Bob Woodward, an esteemed journalist for the Washington Post, is quoted in a story from The Hill, declaring “Mr. President, the media is not fake news”. Part of me can sympathize with Bob Woodard. He is a storied journalist with a rock solid reputation of calling the shots as he sees them. His remarks come at a time when President Trump still casts disparaging blanket remarks on the press on a frequent basis. It’s as though the press and Trump are dealing with separate realities and cannot come to an agreement on what is news. In this equation, I think Bob Woodward is addressing the wrong problem.
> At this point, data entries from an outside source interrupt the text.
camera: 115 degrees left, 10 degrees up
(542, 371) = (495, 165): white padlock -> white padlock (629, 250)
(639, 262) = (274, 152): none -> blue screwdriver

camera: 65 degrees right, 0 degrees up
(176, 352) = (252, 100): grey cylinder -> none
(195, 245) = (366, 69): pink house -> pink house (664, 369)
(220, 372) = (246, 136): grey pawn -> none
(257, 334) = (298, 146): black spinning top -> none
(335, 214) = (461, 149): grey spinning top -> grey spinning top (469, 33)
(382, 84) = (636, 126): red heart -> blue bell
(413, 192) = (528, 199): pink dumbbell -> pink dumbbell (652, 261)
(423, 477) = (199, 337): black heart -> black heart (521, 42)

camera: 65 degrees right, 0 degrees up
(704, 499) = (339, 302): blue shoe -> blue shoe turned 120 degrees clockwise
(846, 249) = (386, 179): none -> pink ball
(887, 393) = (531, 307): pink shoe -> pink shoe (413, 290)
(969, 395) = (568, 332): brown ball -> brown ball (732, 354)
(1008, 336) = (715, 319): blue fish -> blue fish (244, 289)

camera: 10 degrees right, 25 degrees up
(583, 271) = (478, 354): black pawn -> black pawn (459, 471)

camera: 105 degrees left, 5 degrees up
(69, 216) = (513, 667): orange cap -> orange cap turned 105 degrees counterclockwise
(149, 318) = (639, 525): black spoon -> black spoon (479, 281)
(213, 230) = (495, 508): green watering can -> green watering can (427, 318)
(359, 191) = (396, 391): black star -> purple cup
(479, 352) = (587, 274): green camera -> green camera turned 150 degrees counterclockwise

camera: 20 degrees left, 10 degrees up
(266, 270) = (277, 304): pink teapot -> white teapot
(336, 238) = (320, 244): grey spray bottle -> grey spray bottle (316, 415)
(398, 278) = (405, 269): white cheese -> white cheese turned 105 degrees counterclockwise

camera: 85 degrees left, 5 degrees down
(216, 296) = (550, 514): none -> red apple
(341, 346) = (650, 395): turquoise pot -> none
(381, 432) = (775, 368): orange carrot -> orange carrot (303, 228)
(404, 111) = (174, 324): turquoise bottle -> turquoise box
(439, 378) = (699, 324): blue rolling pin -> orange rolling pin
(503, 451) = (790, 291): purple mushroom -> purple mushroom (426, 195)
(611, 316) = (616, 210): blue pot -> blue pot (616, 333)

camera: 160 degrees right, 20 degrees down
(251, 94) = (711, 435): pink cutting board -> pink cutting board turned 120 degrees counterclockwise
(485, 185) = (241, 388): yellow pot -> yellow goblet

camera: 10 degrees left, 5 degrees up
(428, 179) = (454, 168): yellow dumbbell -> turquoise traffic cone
Trump is a known quantity. Trump is sloppy with facts, rife with bias, boast, and sometimes mistaken belief. And yet, his bias against the media is not unjustified. They cherry pick his obvious errors – often time petty, demagogue far-flung extrapolations of his remarks as though they were his, and conveniently bury much that could be construed as favorable. From this chaotic activity comes the charge of fake-news.
Enter Bob Woodward. I have no doubt Mr. Woodward is the superior intellect in this circumstance. Yet, having covered eight prior Presidents during his career, he of all professional journalists should know how to weight a President’s remarks and should understand that not all Presidential flaws carry the same consequence. In fact, all eight Presidents he’s covered had/have them. Instead of focusing on The President’s knackered perception of a highly fluid, controversial concept – fake news, he really should be looking at how his own house has contributed to Trump’s justified criticism. Forget left leaning journalism (i.e. Salon, MSNBC, CNN, etc) for a moment and just look at the two heavyweights of traditional news, Washington Post and the New York Times; they inject an onslaught of editorial headlines and stories onto their front page. There is little to no division between their news desk and their editorial office. Both are legitimate, but mix the two and they just prove Trump correct when he cited fake news.
Of all the journalist that should be aware of the nuances surrounding the much politicized concept of fake news, Bob Woodward should not be offering his own counter-blanket pronouncements. After all, he is the news man in this equation. You don’t have to sit at an editorial desk to realize that when Trump says ‘fake-news’, he’s addressing a spectrum of press behaviors, some of which are clearly deserving of the moniker.